Requirement:
Extract every line of the items below that contains the string "RevolveType". Case counts.

::: Data supplied :::

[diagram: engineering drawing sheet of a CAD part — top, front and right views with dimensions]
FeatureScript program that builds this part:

:::
::: Data supplied :::

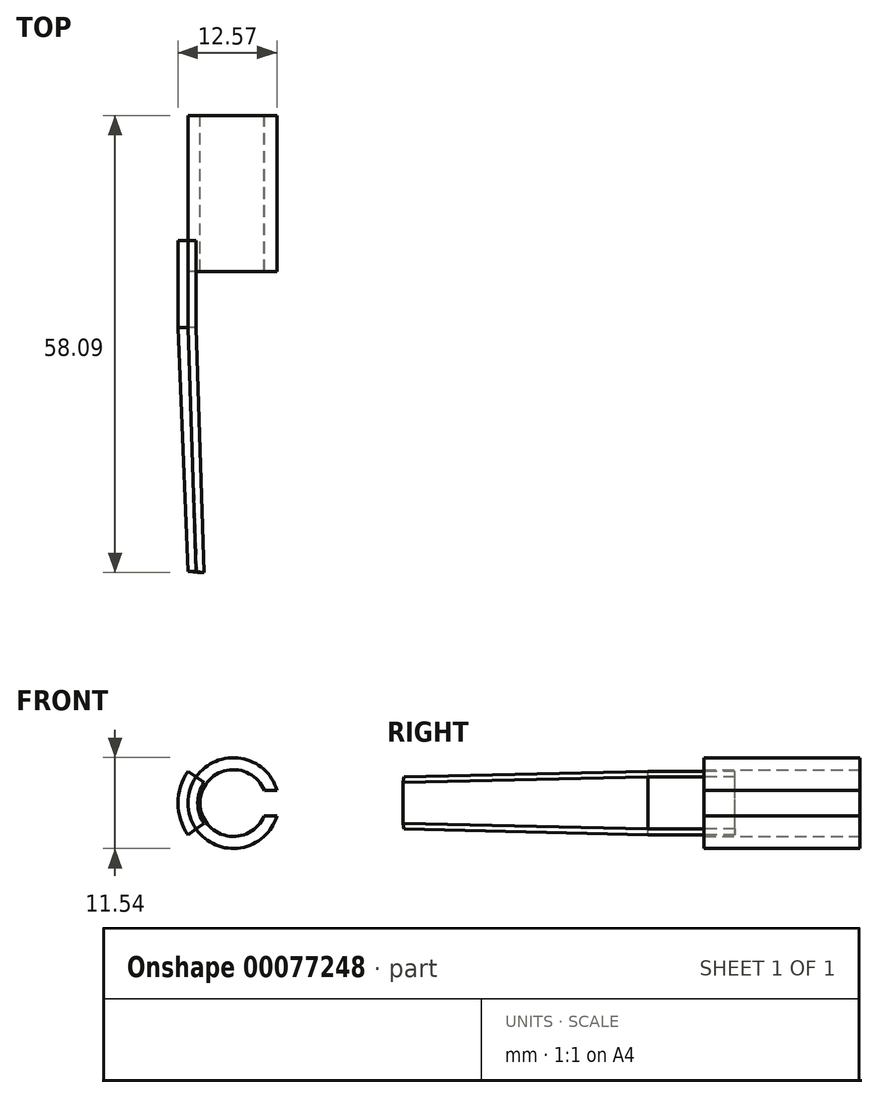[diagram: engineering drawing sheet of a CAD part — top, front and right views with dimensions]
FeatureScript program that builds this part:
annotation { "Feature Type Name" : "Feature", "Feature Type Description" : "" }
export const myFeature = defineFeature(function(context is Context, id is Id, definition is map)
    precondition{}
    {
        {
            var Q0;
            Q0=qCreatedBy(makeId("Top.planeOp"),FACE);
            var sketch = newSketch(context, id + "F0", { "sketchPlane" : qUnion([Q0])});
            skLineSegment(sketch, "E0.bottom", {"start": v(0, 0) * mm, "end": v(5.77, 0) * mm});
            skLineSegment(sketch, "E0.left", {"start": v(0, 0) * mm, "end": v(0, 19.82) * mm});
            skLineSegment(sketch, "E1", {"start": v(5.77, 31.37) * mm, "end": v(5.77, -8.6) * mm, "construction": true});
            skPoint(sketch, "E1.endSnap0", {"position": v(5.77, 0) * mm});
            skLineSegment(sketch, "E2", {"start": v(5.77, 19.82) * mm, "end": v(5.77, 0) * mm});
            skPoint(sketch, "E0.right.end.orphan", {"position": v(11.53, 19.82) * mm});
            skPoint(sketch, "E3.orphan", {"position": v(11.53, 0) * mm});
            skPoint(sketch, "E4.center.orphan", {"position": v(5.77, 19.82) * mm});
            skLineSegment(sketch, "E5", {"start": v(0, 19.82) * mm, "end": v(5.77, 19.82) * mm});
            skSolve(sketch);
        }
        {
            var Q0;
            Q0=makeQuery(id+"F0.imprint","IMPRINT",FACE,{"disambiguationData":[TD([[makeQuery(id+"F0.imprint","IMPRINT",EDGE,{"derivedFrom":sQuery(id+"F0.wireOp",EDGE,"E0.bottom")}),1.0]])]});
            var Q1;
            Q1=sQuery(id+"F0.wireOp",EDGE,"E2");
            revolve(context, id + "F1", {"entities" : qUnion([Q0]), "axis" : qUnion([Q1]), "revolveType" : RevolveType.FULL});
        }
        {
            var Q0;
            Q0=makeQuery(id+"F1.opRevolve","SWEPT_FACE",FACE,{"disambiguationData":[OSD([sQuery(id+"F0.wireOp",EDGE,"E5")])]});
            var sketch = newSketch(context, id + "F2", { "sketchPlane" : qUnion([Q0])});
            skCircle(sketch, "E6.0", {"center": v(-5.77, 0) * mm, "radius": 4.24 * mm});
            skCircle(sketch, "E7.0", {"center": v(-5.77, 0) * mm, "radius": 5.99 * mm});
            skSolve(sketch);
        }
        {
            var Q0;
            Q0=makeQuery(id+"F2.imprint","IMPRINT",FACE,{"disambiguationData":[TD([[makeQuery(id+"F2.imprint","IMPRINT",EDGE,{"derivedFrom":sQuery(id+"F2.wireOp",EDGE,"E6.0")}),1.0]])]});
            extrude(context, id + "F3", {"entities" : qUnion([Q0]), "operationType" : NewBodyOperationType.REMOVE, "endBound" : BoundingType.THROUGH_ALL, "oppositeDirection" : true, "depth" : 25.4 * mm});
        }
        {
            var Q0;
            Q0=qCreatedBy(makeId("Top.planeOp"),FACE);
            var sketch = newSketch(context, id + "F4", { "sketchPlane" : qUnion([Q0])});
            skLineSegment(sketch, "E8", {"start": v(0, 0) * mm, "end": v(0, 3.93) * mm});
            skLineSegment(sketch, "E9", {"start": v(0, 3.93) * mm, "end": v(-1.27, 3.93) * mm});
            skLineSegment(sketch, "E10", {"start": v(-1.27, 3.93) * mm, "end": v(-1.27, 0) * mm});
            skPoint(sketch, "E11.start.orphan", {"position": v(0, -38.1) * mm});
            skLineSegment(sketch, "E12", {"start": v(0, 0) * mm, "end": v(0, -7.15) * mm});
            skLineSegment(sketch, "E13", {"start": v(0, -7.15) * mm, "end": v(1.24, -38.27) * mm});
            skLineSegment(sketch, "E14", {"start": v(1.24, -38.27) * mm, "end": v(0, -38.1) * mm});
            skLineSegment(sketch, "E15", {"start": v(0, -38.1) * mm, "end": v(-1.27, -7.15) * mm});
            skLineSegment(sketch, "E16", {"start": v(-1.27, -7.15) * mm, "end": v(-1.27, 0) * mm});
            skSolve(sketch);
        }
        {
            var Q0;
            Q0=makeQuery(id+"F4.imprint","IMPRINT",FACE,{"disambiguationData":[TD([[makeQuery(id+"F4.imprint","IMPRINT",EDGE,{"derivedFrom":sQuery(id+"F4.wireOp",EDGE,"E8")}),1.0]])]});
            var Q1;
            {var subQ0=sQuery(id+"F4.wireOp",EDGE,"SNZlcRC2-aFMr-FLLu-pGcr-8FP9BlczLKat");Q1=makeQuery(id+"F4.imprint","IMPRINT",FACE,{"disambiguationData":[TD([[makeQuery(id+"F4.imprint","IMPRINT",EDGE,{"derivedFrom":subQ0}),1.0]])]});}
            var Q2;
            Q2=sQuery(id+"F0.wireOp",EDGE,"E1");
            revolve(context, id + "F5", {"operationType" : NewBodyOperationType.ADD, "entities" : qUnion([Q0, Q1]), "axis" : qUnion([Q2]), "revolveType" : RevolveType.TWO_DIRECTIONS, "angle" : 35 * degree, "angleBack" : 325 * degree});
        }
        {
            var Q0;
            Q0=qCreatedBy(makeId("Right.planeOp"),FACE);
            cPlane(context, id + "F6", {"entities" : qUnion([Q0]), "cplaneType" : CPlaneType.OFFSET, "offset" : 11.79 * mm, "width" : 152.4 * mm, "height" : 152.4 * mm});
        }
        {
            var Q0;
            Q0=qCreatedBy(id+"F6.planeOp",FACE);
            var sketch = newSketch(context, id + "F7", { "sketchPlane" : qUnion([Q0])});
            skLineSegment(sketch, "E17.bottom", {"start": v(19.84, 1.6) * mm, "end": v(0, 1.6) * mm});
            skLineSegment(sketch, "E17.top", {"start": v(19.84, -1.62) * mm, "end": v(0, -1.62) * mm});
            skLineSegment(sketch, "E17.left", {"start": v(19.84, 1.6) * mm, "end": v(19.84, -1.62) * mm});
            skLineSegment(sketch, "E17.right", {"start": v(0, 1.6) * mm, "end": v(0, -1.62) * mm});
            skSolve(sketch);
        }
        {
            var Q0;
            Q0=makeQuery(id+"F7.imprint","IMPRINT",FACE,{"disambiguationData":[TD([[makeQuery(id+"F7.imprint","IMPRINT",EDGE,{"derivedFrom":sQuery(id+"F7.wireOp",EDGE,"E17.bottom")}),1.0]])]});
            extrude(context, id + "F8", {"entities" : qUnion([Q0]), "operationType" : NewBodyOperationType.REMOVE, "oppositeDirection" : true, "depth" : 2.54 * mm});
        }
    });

:::
::: Data supplied :::

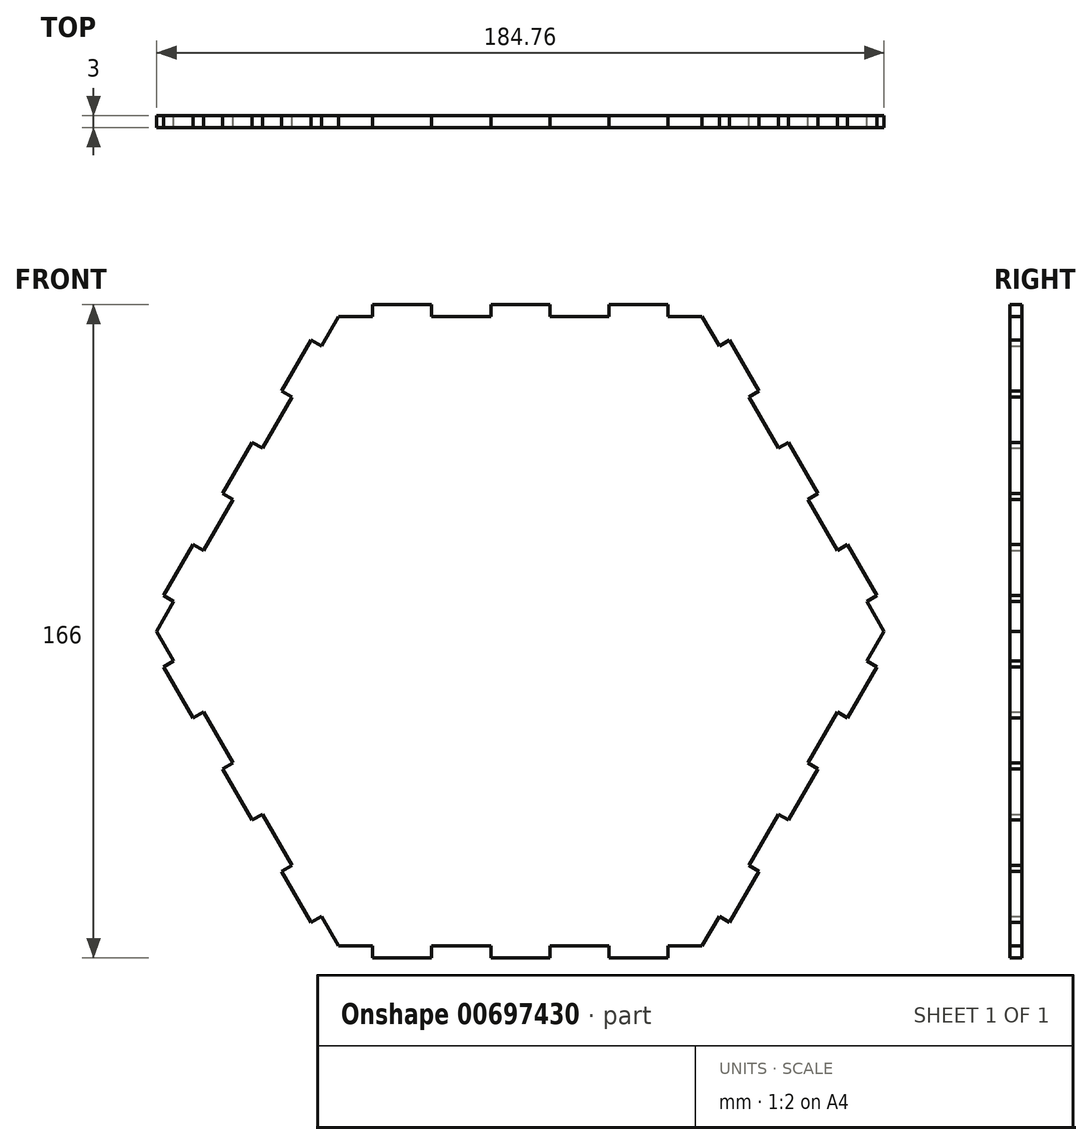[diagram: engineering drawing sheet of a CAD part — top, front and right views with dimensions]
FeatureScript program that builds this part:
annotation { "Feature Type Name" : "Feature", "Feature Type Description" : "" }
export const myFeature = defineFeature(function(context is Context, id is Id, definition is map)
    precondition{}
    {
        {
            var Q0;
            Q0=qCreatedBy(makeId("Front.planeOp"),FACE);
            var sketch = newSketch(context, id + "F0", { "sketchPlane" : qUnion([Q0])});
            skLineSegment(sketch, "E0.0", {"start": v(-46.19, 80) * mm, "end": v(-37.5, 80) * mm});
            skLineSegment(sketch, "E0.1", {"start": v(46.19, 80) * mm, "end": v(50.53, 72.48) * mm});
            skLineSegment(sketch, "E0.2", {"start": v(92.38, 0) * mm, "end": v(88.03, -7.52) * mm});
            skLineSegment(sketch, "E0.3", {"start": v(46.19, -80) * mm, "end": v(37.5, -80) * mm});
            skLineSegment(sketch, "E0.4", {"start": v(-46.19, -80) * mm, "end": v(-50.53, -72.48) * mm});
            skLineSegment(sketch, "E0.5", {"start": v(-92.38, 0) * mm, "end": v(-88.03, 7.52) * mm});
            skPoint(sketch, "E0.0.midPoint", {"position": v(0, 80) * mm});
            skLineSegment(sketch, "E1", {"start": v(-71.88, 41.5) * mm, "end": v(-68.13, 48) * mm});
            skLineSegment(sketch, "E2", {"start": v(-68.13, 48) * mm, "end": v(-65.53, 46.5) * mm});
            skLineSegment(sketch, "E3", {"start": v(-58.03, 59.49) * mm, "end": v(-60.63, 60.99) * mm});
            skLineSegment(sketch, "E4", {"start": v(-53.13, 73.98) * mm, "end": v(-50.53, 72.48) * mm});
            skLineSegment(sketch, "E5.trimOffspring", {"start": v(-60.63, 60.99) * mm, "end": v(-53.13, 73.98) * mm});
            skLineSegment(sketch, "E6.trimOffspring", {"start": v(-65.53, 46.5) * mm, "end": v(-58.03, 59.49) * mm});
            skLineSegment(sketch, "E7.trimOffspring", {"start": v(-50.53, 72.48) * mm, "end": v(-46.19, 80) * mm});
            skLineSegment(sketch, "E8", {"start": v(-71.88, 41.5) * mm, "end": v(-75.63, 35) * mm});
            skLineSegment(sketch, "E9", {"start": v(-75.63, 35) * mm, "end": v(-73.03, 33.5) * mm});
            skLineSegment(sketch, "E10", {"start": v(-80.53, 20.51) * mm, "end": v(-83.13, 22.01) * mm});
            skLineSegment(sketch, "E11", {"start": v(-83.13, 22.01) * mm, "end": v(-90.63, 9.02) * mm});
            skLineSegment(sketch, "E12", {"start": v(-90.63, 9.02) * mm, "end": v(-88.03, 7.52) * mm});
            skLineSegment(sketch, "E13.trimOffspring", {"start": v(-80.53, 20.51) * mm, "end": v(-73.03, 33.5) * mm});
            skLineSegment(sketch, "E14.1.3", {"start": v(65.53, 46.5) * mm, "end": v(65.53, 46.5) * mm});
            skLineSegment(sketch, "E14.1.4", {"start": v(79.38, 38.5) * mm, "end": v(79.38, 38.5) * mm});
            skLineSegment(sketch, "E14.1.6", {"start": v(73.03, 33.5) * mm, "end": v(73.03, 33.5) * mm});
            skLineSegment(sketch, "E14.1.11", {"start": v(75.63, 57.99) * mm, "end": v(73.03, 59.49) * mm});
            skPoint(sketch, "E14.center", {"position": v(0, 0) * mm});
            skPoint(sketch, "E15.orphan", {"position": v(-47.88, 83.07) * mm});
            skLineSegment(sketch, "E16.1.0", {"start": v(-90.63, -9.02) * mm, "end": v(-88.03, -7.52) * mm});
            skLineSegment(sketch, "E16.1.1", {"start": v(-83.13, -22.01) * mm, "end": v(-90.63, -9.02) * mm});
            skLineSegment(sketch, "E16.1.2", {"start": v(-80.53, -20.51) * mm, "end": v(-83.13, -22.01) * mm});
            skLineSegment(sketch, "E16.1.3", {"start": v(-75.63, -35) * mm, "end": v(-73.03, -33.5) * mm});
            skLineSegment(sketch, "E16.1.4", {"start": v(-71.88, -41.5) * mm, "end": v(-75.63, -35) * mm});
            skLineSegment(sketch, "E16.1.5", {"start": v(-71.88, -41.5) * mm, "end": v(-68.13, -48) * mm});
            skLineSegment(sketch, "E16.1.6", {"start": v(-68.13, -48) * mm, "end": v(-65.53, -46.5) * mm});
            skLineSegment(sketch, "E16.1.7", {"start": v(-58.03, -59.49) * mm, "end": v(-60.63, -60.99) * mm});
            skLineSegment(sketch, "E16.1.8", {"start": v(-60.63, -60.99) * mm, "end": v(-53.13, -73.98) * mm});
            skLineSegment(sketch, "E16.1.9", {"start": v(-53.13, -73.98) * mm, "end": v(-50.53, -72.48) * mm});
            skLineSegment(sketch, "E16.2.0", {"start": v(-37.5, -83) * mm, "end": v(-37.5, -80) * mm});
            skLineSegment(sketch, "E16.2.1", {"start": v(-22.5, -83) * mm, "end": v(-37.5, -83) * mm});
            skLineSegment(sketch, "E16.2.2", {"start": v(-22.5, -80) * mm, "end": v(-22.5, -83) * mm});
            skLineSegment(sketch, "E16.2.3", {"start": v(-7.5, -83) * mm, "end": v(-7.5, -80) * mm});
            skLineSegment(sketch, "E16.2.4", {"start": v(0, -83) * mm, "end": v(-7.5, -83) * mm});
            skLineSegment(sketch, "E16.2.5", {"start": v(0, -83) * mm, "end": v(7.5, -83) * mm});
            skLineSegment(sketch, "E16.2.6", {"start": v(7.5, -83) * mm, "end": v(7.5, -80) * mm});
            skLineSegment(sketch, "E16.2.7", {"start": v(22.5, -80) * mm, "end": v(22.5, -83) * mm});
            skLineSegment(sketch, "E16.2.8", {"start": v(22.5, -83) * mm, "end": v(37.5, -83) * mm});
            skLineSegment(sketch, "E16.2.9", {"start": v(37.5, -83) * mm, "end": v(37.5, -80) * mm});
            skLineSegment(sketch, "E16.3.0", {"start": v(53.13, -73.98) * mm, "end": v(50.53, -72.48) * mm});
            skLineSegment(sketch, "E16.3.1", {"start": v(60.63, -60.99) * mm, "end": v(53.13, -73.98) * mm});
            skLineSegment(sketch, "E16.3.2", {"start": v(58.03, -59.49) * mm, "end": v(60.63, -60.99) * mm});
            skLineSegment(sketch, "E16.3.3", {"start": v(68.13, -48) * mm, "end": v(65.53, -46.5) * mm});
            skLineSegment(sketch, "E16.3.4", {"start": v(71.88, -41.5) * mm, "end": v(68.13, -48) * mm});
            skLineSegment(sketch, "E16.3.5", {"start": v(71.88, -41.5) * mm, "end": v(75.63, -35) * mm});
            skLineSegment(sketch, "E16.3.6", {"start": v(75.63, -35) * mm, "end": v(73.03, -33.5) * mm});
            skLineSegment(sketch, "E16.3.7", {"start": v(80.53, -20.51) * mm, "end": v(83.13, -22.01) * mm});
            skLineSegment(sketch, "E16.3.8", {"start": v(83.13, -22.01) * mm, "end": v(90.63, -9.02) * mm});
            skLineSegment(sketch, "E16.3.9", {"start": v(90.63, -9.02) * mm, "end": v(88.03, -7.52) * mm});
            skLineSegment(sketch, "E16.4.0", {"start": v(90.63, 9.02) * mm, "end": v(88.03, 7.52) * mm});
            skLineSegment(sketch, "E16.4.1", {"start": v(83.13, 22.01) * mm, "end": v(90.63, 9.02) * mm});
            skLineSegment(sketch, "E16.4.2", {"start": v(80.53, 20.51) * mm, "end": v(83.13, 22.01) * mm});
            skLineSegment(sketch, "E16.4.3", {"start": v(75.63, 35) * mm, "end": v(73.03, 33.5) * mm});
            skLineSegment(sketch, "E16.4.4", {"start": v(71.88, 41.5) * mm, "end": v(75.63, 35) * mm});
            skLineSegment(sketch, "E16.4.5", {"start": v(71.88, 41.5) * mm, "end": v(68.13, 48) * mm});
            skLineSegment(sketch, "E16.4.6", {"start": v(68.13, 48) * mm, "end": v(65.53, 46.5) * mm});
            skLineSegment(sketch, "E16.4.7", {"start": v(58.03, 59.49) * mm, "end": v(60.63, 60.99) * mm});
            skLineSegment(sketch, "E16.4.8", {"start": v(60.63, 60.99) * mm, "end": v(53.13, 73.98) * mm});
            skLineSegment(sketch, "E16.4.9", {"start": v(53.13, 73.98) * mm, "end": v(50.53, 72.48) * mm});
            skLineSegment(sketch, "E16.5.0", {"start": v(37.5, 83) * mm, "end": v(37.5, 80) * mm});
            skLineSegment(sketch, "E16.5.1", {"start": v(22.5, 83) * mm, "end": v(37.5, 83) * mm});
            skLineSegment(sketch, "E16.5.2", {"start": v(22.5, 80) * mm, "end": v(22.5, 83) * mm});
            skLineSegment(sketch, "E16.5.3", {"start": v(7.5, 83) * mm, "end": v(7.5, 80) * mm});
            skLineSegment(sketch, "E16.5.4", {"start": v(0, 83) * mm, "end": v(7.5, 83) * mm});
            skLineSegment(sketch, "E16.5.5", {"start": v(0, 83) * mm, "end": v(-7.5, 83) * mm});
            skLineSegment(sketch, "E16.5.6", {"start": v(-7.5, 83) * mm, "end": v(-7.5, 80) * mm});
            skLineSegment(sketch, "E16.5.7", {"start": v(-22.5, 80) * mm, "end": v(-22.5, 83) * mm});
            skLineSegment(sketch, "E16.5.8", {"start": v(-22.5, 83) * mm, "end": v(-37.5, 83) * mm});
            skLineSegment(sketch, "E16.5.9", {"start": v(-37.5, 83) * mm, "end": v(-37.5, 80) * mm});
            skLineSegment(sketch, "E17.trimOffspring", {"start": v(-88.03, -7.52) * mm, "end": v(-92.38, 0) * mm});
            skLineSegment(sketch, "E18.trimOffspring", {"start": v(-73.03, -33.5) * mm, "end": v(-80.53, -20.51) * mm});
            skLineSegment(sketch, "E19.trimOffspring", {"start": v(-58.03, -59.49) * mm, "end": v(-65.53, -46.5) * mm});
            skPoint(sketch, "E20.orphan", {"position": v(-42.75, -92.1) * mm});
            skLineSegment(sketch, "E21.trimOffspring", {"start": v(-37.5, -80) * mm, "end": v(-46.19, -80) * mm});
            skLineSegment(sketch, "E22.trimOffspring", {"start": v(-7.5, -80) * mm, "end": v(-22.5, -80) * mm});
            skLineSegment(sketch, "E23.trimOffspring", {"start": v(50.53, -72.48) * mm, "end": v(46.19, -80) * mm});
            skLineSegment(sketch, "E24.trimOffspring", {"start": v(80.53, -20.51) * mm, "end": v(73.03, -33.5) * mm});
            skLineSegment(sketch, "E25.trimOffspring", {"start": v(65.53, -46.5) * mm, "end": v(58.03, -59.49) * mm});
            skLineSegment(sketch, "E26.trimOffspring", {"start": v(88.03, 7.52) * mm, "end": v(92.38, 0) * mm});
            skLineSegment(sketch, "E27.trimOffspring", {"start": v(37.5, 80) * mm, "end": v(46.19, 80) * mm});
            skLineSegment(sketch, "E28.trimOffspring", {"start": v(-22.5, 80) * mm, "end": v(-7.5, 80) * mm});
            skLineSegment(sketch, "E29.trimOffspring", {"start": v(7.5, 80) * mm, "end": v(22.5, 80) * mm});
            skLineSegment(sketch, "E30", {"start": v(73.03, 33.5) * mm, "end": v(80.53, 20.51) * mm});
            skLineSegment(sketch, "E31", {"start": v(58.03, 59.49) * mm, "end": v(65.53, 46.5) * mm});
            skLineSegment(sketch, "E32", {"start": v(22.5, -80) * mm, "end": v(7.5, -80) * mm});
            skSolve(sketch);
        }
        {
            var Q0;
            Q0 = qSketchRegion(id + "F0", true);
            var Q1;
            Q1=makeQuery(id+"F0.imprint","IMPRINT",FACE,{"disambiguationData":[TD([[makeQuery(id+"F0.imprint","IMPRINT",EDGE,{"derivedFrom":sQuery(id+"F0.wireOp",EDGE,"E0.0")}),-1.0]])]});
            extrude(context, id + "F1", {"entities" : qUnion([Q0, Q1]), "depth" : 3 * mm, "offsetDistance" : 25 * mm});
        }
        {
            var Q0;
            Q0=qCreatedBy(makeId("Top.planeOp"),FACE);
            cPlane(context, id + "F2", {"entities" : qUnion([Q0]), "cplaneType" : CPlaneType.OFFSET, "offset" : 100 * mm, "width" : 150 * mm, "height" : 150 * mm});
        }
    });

:::

Correct output:
            revolve(context, id + "F1", {"entities" : qUnion([Q0]), "axis" : qUnion([Q1]), "revolveType" : RevolveType.FULL});
            revolve(context, id + "F5", {"operationType" : NewBodyOperationType.ADD, "entities" : qUnion([Q0, Q1]), "axis" : qUnion([Q2]), "revolveType" : RevolveType.TWO_DIRECTIONS, "angle" : 35 * degree, "angleBack" : 325 * degree});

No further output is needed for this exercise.